The third engagement was quite exquisite in that it didn't put the child off but made space to canvass the parent so that they could respond in a positive and informed way in partnership with the parents. The child was engaged with in a way that involved the parents from the beginning and not only sought their views and permission but brought them into a place where their own faith might be challenged and enhanced bringing a real win-win-win result. The child was confirmed and the ongoing, shared, discipleship is being made real in this family because of it.

Confirmation is not an ending but the beginning of a discipleship journey (which is why we call upon the empowering of God's Holy Spirit as succour for the journey - Spiritual Kendal Mint Cake)

Confirmation is about us acknowledging membership of the Church and taking responsibility for the person being confirmed

Confirmation is not about becoming a member (we don't have members, we have parishioners and communicants)

Communion does not make us an adult - goodness me, have you seen how childish and inane many of those who have been confirmed are?

Confirmation is not about knowledge or age or anything but the desire to go forward and be fully part of the Church - it is Church and communicant taking mutual responsibility for the journey to the cross and is about accountability on the part of Church and believer. How can we expect the baptised to fulfil their baptismal calling if those of us who are called to be their pastors do not take our role seriously?

'Suffer the little children to come to me,' says the Boss.

Are we listening ?

+ And this is the whole Church because many of those who find themselves in other denominations and groupings beging life as Anglicans and is we don't give birth to them the others won't be winning them later ;-)

* delete as applicable

1 comment:

UKViewer said...

There is some truth in what you say about engaging children, the younger the better.

I made my first communion aged 7 and was confirmed the same year (RC).

At the time, my understanding was perhaps superficial, but I knew that something special was happening, if not quite what?

What it did, was to INCLUDE me, not exclude me. It allowed me to grow and to develop, until I had sufficient understanding to actually know what being confirmed has and still means. Sadly, it didn't keep me in the church of my birth, but when I was received into the CofE at age 58, at a Confirmation service at Canterbury Cathedral, the laying on of hands and anointing suddenly made eminent sense and brought back that experience so many years before.


1. Allow children to receive communion from age 7, when they're still in the age of innocence, but so much more perceptive and knowledgeable than we can remember in ourselves.

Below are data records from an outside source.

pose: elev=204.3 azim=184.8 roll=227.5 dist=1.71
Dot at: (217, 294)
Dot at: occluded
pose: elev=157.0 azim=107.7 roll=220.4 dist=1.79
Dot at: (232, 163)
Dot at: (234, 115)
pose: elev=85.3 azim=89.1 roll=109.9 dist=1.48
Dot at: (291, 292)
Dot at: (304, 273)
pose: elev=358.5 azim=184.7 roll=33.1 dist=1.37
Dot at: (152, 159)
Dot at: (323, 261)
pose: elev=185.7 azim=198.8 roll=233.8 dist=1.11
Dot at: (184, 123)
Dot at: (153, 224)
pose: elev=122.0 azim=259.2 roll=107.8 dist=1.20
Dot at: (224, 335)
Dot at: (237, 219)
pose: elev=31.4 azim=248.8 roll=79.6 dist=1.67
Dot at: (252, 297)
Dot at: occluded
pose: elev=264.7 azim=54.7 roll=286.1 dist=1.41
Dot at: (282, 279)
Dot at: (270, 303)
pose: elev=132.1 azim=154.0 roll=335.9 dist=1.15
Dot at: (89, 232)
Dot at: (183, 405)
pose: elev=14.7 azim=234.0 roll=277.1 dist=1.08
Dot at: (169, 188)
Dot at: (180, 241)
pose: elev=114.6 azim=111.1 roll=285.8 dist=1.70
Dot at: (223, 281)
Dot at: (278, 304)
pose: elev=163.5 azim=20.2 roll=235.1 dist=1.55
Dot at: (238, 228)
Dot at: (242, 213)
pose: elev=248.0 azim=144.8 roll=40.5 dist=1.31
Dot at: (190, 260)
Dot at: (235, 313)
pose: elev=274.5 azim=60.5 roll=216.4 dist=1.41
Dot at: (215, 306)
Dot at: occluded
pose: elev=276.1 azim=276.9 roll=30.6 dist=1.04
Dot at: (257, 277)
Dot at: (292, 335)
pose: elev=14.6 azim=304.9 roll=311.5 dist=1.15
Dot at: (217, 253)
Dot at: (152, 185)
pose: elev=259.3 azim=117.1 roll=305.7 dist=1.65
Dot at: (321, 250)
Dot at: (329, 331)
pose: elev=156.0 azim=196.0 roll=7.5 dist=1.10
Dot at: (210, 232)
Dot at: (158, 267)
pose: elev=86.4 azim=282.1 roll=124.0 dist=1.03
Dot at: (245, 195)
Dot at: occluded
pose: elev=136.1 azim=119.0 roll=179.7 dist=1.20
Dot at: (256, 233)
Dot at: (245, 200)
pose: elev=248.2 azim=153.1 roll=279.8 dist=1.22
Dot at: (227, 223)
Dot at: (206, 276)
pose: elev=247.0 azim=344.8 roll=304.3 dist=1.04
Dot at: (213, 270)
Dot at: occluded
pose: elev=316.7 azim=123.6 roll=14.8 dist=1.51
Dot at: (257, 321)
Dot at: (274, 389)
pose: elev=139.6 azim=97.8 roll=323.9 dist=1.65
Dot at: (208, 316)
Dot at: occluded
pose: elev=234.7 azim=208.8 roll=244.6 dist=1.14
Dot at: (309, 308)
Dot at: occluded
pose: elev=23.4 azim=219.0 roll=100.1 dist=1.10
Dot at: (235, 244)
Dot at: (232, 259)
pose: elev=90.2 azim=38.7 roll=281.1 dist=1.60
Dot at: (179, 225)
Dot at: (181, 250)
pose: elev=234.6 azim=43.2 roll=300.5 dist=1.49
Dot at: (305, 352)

2. Allow confirmation from age 8 or 9, having given them time to develop and to grow, having been communicant members from age 7, and perhaps allow the Holy Spirit to make them committed members, life long.

3. Encourage and support our schools including Sunday Clubs/Schools/Messy Church and similar, that include and provide a sound Christian foundation for our children from primary age onwards.

Appreciate that this might be traditional, might take effort, time and volunteers, and might be teaching us to suck egs, but from the people that I talk to, who are committed members, they were all confirmed and at communion at a much younger age than 15 and they stuck as faithful Christians.